Norway’s Ministry of Finance will task its Strategy Council with assessing whether the country’s sovereign wealth fund (SWF) should be allowed to invest in infrastructure after the Government Pension Fund Global (GPFG) has come under increasing pressure to expand its investment mandate.
“Developing the Fund’s investment strategy through diversification will help to ensure continued robust, long-term management of the Fund,” Minister of Finance Siv Jensen said in a statement.
To date, the $870 billion fund has only been allowed to invest in stocks, bonds and real estate. As for infrastructure specifically, the GPFG can buy listed stocks or bonds of companies that run infrastructure projects but cannot invest in them directly unless the project company itself is listed.
The Strategy Council will also consider whether adjusting the 5 percent cap on real estate investments is appropriate, the ministry said in the statement.
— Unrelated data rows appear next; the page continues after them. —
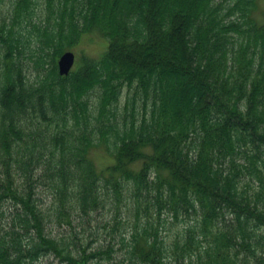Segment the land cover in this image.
Listing matches in <instances>:
<instances>
[{
    "label": "trees",
    "instance_id": "1",
    "mask_svg": "<svg viewBox=\"0 0 264 264\" xmlns=\"http://www.w3.org/2000/svg\"><path fill=\"white\" fill-rule=\"evenodd\" d=\"M44 1L43 29L28 21L33 0L14 1L11 22L28 21L53 60L92 31L107 49L66 76L55 64L27 84L14 57L20 34L0 17V264L47 255L102 264L110 246L74 251L46 227L71 226L74 212L106 205L118 213L123 189L135 221L128 252L139 264H164L168 253L194 256V264H264V23L253 15L256 1L237 0L226 14L216 0ZM28 143L27 161L20 153ZM98 146L114 159L106 173L88 156ZM39 167L51 211L35 193ZM163 213L184 222L172 241L158 233Z\"/></svg>",
    "mask_w": 264,
    "mask_h": 264
},
{
    "label": "rangeland",
    "instance_id": "2",
    "mask_svg": "<svg viewBox=\"0 0 264 264\" xmlns=\"http://www.w3.org/2000/svg\"><path fill=\"white\" fill-rule=\"evenodd\" d=\"M16 0H0V17H5V20L10 24L14 31L19 32L21 41L20 50L15 52V62L17 61L19 68L21 69L27 84L35 85L44 78V73H51L54 65L56 64V72L58 73V60L62 53L70 51L74 54V60L70 71H75L81 65L84 57L91 60L100 59L107 49V41L102 37L98 31H92L85 33L81 36L79 43L72 47V49H67L62 52L56 59L53 60L52 53L54 49L52 47L42 48V38L40 34L35 32L32 28V23H36L40 29H43L44 26L42 23L45 21L47 16L50 15V11L46 8L44 0H33V9L31 11V16L26 20L20 21V19L14 20V23L11 22L13 13L12 7ZM257 4V9L253 12V15L259 24L264 23V0H255ZM237 0H216L215 5L222 8V13L226 14L228 10L237 9L238 5L236 4ZM11 15V18H10ZM235 17V16H234ZM53 23V22H52ZM2 49V44L0 43V51ZM43 53H47L45 56ZM49 53V55H48ZM43 56V60L39 58ZM2 60L0 54V73L2 70ZM59 74V73H58ZM1 80V75H0ZM127 89H123L121 94V100L117 105V113L121 117L123 108L125 105V100L127 97ZM91 106L97 101V97L94 94L89 96ZM129 113H127L128 116ZM127 120L128 117H127ZM38 121L41 124L45 122L38 116ZM54 123H50V129L54 128ZM30 127V125H29ZM32 143H28L27 146H24V153H20V156L24 155L27 158V161L30 157L28 154L31 148ZM38 145L36 149H38ZM28 156H27V155ZM92 163L94 164L98 172H105V170L114 163L113 156H111L102 146L95 147L90 150L88 154ZM41 166V165H40ZM138 169L139 164L135 165ZM43 167L37 168L35 171V177L40 178L41 181L36 182L35 184V193L38 198V202L42 206L43 210L51 211L53 210V201L50 194V187L46 185V179L48 177L45 175ZM106 173V172H105ZM103 193H106L105 188L102 189ZM109 196H111L109 194ZM126 192L123 189L122 200L120 201L119 211L116 213V210L110 205H106L103 208L90 211L88 214H83L82 212H74L71 215V226L67 225L65 222L58 225L56 221H52L49 225L47 224V231L51 232V235L57 239L64 238L71 248L74 251H78L81 247H89L87 251L96 247L106 248L110 246L113 250L110 252L109 257H104L102 264H139L128 252L130 245V232L133 231V224L135 223L133 214H127L125 204L129 202V199L126 197ZM10 206L8 203L4 205L5 217L1 220V225L3 227L7 226V223L10 221L8 216V211ZM160 220L159 235L164 238L165 241H172L177 233H180L184 222L172 223L170 215L163 213ZM114 218L119 220L114 223ZM229 219V216H228ZM194 220H192L193 222ZM137 222L143 223V218H140ZM123 238V241H121ZM174 253H168V257L164 260V264H194V256L189 259L183 260L181 257H178L176 260ZM243 255V254H242ZM26 264H67L65 262H60L58 259L52 255H47L40 257L39 260L26 263Z\"/></svg>",
    "mask_w": 264,
    "mask_h": 264
},
{
    "label": "water",
    "instance_id": "3",
    "mask_svg": "<svg viewBox=\"0 0 264 264\" xmlns=\"http://www.w3.org/2000/svg\"><path fill=\"white\" fill-rule=\"evenodd\" d=\"M73 60H74V54L72 52L66 51L62 53L57 63L58 73L60 76H65L70 72L73 64Z\"/></svg>",
    "mask_w": 264,
    "mask_h": 264
}]
</instances>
It did not specify, however, in which direction that adjustment would be made.
In addition to the Strategy Council, the Finance Ministry – which owns GPFG – will also take advice from Norges Bank, manager of the fund.
The composition and mandate of the Strategy Council will be announced at a later date, while a final evaluation will be presented in a parliamentary white paper in the spring of 2016, the Ministry said.
“If general investment in unlisted infrastructure is permitted, Norges Bank will also be allowed to invest in unlisted infrastructure in the renewable energy sector and emerging markets,” according to the statement.
Asked what percentage of the fund would be allocated to infrastructure should investment in the asset class be approved, the Finance Ministry said in an e-mailed response that a “mandate to the Strategy Council […] soon will be published on our webpage.”
The Government Pension Fund Global was created in 1990 to invest in Norway’s oil and gas wealth.
Many have urged the fund to invest in infrastructure including the Labour Party, the largest in the country’s parliament, as well as the authors of the Review of the Active Management of the Norwegian Government Pension Fund Global, a government-commissioned report published in January.
In the report, the authors – Andrew Ang, Michael Brandt and David Denison – recommended that the fund be allowed to deviate from its benchmark index by 1.75 percent rather than the 1 percent currently in force.
They also advised that GPFG adopt an “opportunity risk model”, which allows fund managers to invest in illiquid assets such as private equity or infrastructure as long as they beat a simple benchmark, usually comprising a mix of public equities and bonds.